Was ist unsere Sünde? Die eine Hälfte dieses Landes ist so gesäubert worden, daß sich dort keine Kroaten mehr befinden. Soll jetzt auch die andere Hälfte so gesäubert werden? Ich ermutige Euch, liebe junge Menschen, laßt Euch nicht verwirren. Habt Vertrauen zum gekreuzigten Christus. Folgt ihm nach, indem Ihr Euer Kreuz auf Euch nehmt. Der Wert liegt nicht in der Zahl der Stimmen, welche man bekommt. Der Wert liegt in jenem, was in sich Wert hat. Entscheidet euch deshalb für die wahren Werte. Es kann aber der wirkliche Wert in einem nicht leben, wenn es im Herzen keine Bereitschaft zum Opfer, zum Kreuz gibt. Deshalb wollen wir in diesen Tagen beten: Herrgott, erleuchte den Verstand allen jenen, die glauben, daß ihnen von Gott gegeben wurde, die Wahrheit zu verkünden! Über den, der schuldig ist, mögt Ihr zu Gericht sitzen – aber nicht in der gleichen Weise wie über Christus! Richtet über ihn auf der Grundlage von Argumenten, aber Ihr dürft nicht ein ganzes Volk als kriminelles Volk verurteilen! Wir wollen nicht auf ewige Zeiten gebrandmarkt sein und einen Minderwertigkeitskomplex mit uns tragen. Wenn wir auch zahlenmäßig weniger sind, so sind wir deshalb doch keineswegs weniger wert, denn wir tragen in uns einen Reichtum des Geistes, einen Reichtum der Kultur, die davon Zeugnis ablegen, daß wir offen sind. Auch unsere Kathedrale ist nicht eingezäunt, unsere katholischen Bauten sind nicht eingezäunt. Sie sind offen. Alle anderen Objekte sind eingezäunt. Deshalb finden sich auf den Mauern der Kathedrale alle diese Aufschriften, die der Stadt (Sarajevo) und dem Land (Bosnien) zur Schande gereichen. Warum müssen unsere religiösen Bauten derart schändlich beschmiert werden? Wir wollen zeigen, daß wir offen sind, wir wollen mit den anderen leben, aber Ihr dürft uns nicht länger unterdrücken, Ihr dürft den Frieden nicht durch Waffengewalt aufbauen!

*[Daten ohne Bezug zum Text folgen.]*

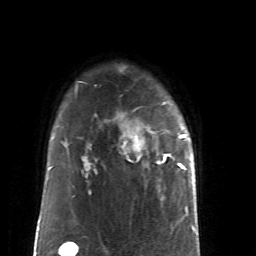
Breast MRI (dynamic contrast-enhanced), one axial slice. Cropped to one breast. Dynamic contrast-enhanced series, time point 2 of 6 at this slice position (early post-contrast). 1.5 T. TE 4.2 ms, TR 8.7 ms. 2.6 mm slice thickness. 256 × 256 image matrix, field of view 170 × 170 mm. Female patient.
Structures marked on this image (semi-automatically segmented with operator editing):
- enhancing-tissue mask used for the functional tumour volume (all voxels passing the contrast-enhancement thresholds inside the analysis volume; usually the tumour): bounding box (x1, y1, x2, y2) in pixels: (123, 125, 188, 172)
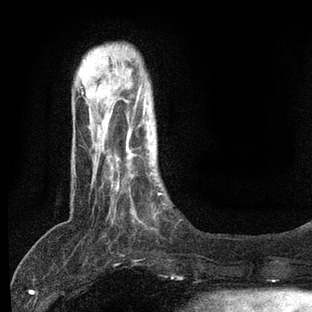
Breast MRI, one axial slice; position 16 of 80 along the scan axis; cropped to one breast; dynamic contrast-enhanced series, time point 2 of 7 at this slice position (early post-contrast); 3 T; TE 2.2 ms, TR 5.4 ms; 2 mm slice thickness; 312 × 312 image matrix, field of view 183 × 183 mm. Female patient.
Structures marked on this image (semi-automatically segmented with operator editing):
- enhancing-tissue mask used for the functional tumour volume (all voxels passing the contrast-enhancement thresholds inside the analysis volume; usually the tumour): bounding box [x1, y1, x2, y2] px = [106, 140, 165, 228]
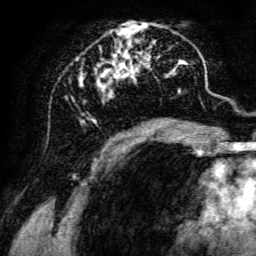
Breast MRI, one axial slice; position 60 of 134 along the scan axis; cropped to one breast; dynamic contrast-enhanced series, time point 2 of 6 at this slice position (early post-contrast); 3 T; TE 4.7 ms, TR 8.9 ms; 1.2 mm slice thickness; 256 × 256 image matrix, field of view 180 × 180 mm. Female patient.
Annotated regions visible in this slice (semi-automatic segmentation, software-assisted and operator-edited):
- enhancing-tissue mask used for the functional tumour volume (all voxels passing the contrast-enhancement thresholds inside the analysis volume; usually the tumour): bounding box <71,22,198,142> (left, top, right, bottom; pixels)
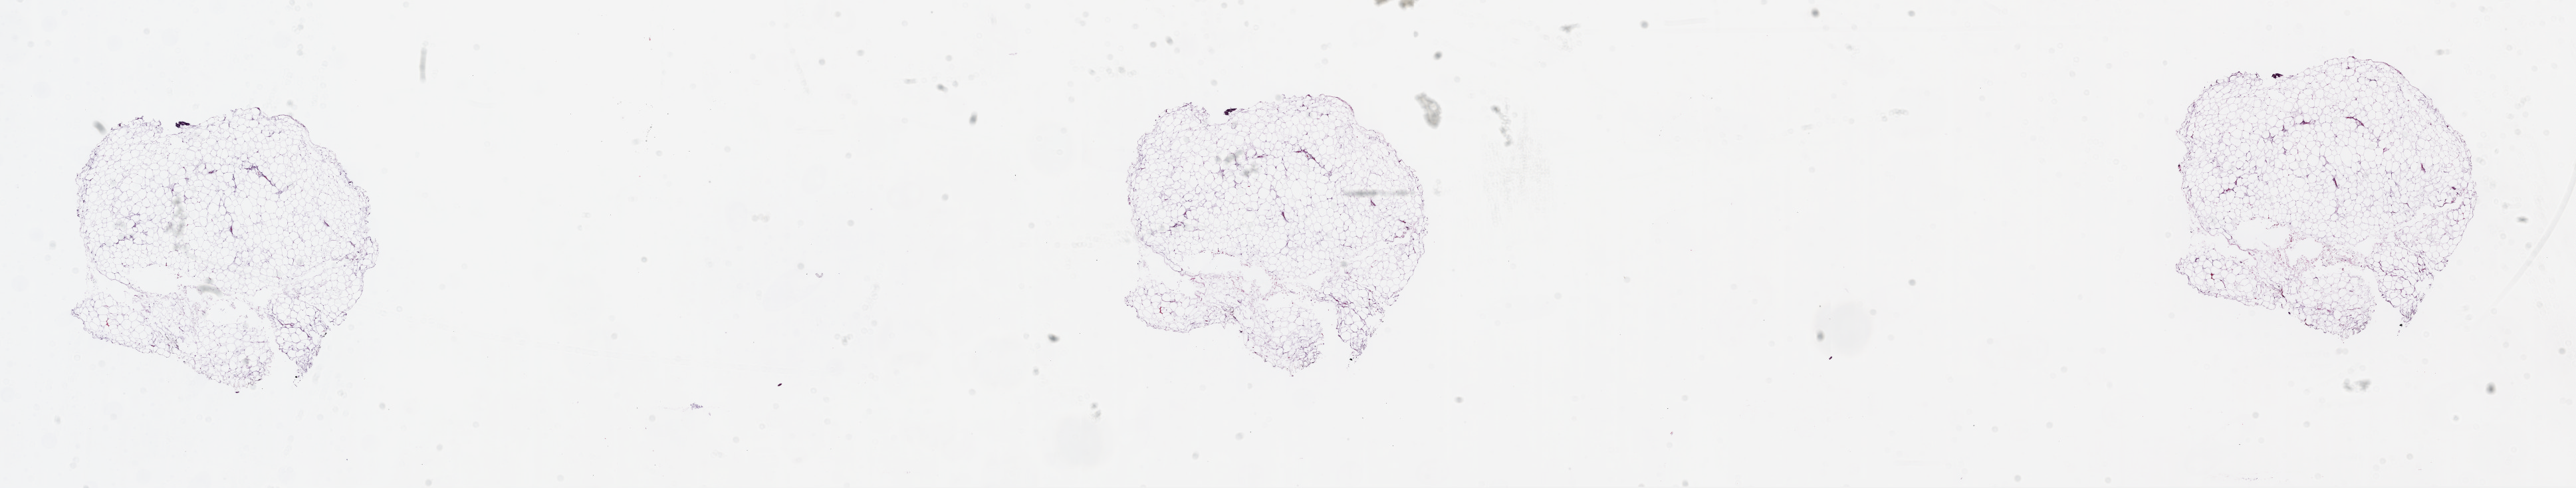
Digitized H&E-stained tissue section (whole slide) — whole scanned area (about 31.1 x 5.9 mm) shown as a low-resolution overview. Frozen section from the top of the tissue portion. Primary tumour sample from the colon. Male, age 78 years at initial diagnosis. Slide review estimates, as recorded: tumour cells 0%, tumour nuclei 0%, normal cells 100%, stromal cells 0%, necrosis 0%.
Lymph nodes positive (case pathology): 0 of 11 examined. AJCC pathologic stage: IIA. Histologic diagnosis: Adenocarcinoma, NOS (sigmoid colon).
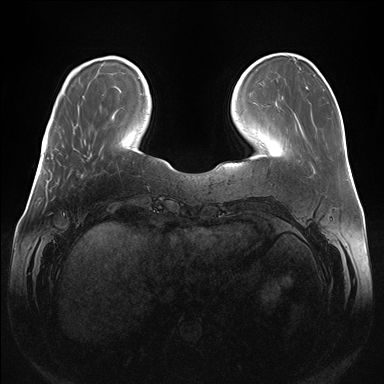
Breast MRI (dynamic contrast-enhanced), one axial slice; slice 40 of 176 in the series (ordered by position); dynamic contrast-enhanced series, time point 2 of 7 at this slice position (early post-contrast); 1.5 T; TE 1.5 ms, TR 4.1 ms; 1.1 mm slice thickness; 384 × 384 image matrix, field of view 380 × 380 mm. Female patient.
Structures marked on this image (semi-automatically segmented with operator editing):
- enhancing-tissue mask used for the functional tumour volume (all voxels passing the contrast-enhancement thresholds inside the analysis volume; usually the tumour): bounding box (x1, y1, x2, y2) in pixels: (90, 154, 92, 156)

Baut den Frieden durch Übereinkunft, durch Gespräch und Dialog! Wenn jemand schuldig ist, sperrt ihn ein – aber Ihr dürft nicht ein ganzes Volk brandmarken und einsperren!

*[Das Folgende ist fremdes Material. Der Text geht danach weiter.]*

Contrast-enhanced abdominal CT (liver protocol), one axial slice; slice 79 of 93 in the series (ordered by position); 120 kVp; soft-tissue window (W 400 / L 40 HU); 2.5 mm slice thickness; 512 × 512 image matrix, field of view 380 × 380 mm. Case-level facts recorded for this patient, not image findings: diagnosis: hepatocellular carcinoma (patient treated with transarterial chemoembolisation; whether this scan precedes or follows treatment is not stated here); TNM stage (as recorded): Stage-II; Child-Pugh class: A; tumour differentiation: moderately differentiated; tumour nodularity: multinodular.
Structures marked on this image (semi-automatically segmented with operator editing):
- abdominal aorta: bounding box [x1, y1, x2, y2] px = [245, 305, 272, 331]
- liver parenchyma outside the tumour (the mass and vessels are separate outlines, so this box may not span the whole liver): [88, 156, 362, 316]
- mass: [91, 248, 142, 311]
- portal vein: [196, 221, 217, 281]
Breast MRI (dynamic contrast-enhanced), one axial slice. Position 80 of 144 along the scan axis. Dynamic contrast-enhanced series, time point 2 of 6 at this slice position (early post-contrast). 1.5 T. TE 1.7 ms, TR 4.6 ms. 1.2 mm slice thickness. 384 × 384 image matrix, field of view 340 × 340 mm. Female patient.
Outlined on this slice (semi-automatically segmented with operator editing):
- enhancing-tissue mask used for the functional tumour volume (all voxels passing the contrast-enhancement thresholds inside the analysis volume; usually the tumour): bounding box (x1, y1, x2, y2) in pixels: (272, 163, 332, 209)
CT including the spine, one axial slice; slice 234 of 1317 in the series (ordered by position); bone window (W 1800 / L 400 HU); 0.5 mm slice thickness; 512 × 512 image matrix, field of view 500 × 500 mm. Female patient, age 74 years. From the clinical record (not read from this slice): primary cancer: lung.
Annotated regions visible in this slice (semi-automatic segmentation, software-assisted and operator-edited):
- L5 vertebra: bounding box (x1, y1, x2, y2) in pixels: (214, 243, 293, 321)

Ich rufe Euch auf, laßt Euch nicht überreden, vom Arbeitsplatz fernzubleiben. Ihr habt ein Recht auf Euren Arbeitsplatz. Laßt Euch nicht erpressen. Wer immer Euch irgendwelche Papiere vorlegt, damit Ihr im Zeichen der Solidarität unterschreibt, ist kein Freund des kroatischen Volkes. Wer darf uns erpressen, wir sollten unterschreiben, daß wir dieses Land lieben und in ihm leben wollen auf der Grundlage des Glaubens unserer Väter. Deshalb dürft Ihr keine Papiere unterschreiben. Ihr habt ein Recht zu arbeiten. Ihr habt ein Recht, in Euren Wohnungen zu bleiben. Ihr habt ein Recht, das zu bleiben, was Ihr seid. Den internationalen Anführern empfehlen wir: Wenn Ihr mit uns so reden wollt, daß wir vorher alles unterschreiben müssen, dann ist dies kein Gespräch, sondern eine Diktatur! Wir wollen Gespräche führen, um sagen zu können, was wir sind und daß wir bleiben möchten, was wir sind!

 

Kardinal Vinko Puljic ist Erzbischof von Sarajevo und Ober-Bosnien.